With all the cards on their back, Jarvis was a slight favorite for his tournament life. Then, one of the most ridiculous hands of any final table played itself out.

The flop saw a queen in the window and one in the door, giving Mizrachi a massive lead in the hand.  Jarvis, taking it in stride, nodded, understanding that the end was near. But when the turn brought one of the two remaining nines in the deck, the room exploded. The tables had indeed turned with Jarvis taking nearly the same lead on Mizrachi that Mizrachi had over him on the flop. Mizrachi was now looking for help with only 7 outs to save him from the brink of extinction. The ace from space smacked the river, retaking the hand for Mizrachi and crushing the tournament life of Matt Jarvis.

Justin Phillips lives the dream

Perhaps one of the most brutal hands of all time occurred on Day 1 of the 2008 WSOP Main Event. Tank-top wearing Justin Philips was facing off against Motoyuki Mabuchi who had flopped a top set of aces. The turn brought the ten of diamonds, giving Philips, who was holding the king-jack of diamonds, a straight with a redraw to a straight flush.
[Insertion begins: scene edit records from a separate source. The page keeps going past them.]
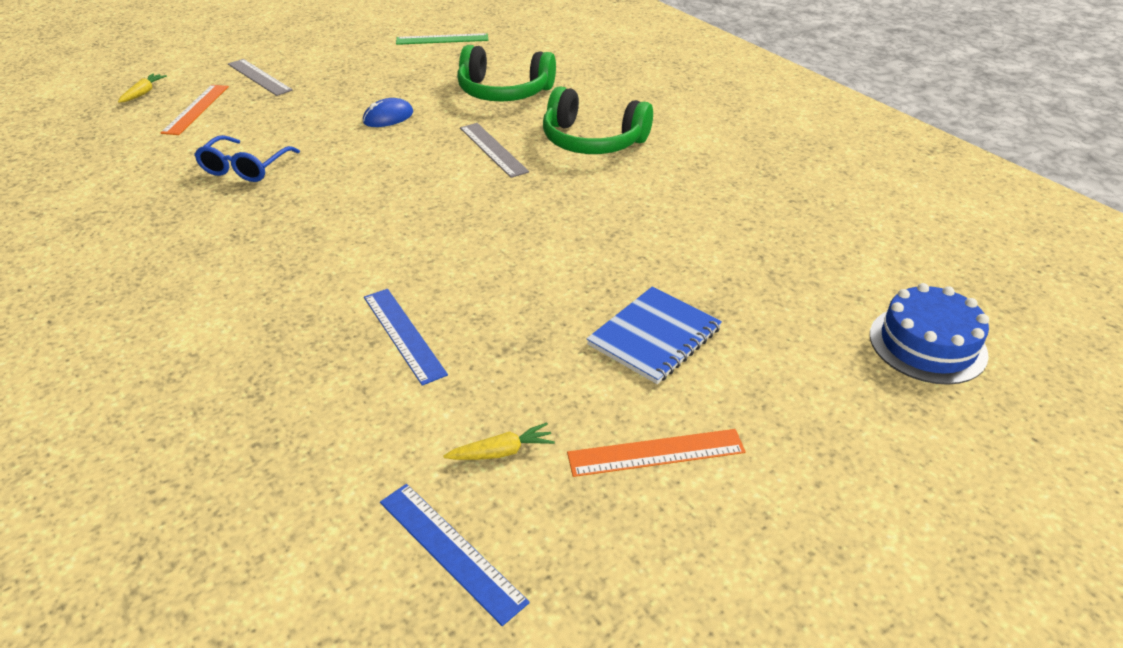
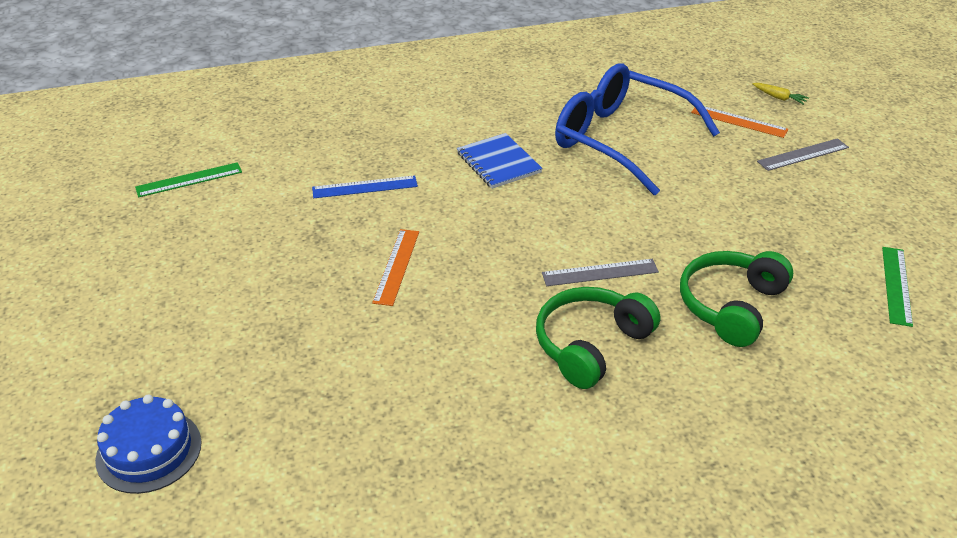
camera: 110 degrees right, 0 degrees up
blue glasses [194,135,300,182] -> blue glasses [555,64,720,195], size x2.11
blue mouse [363,98,413,127] -> none
blue ruler [380,484,530,626] -> green ruler [135,162,242,197]
yellow carrot [443,422,555,460] -> none
orange ruler [567,429,746,477] -> orange ruler moved to [372,229,419,306]
blue notebook [586,286,722,384] -> blue notebook moved to [457,133,543,189]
The ESPN cameras caught the action as the improbable ace of diamonds hit the river giving Mabuchi quad aces. But as one can guess, that was no good as the same card completed the royal flush for Phillips.

Mabuchi bet, Phillips raised and then, Mabuchi with an aggressive splashing of the pot literally shipped every chip into the middle by shoving his stack and shouting “gamble!”

Both hands were tabled and Phillips seemingly could not believe what his opponent turned over. Quad aces fall to the royal flush in what could possibly be one of the most disgusting coolers of all time.